▶ Extracted data:
'''

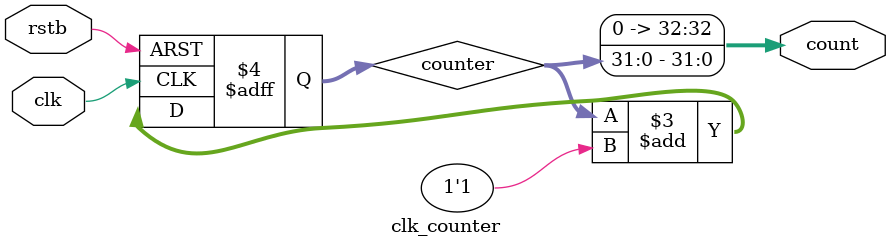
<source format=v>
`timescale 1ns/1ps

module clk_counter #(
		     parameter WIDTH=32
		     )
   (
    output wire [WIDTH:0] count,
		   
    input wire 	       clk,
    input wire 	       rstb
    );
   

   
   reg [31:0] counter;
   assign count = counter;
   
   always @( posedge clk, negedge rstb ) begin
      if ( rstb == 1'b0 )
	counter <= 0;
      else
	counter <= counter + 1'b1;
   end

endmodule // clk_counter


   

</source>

'''

▶ How to complete this task: Transcribe the opening line of the listing above, please, and every line after it through the line with "assign count = counter;", word for word, without pictures.

▶ Your response:
<source format=v>
`timescale 1ns/1ps

module clk_counter #(
		     parameter WIDTH=32
		     )
   (
    output wire [WIDTH:0] count,
		   
    input wire 	       clk,
    input wire 	       rstb
    );
   

   
   reg [31:0] counter;
   assign count = counter;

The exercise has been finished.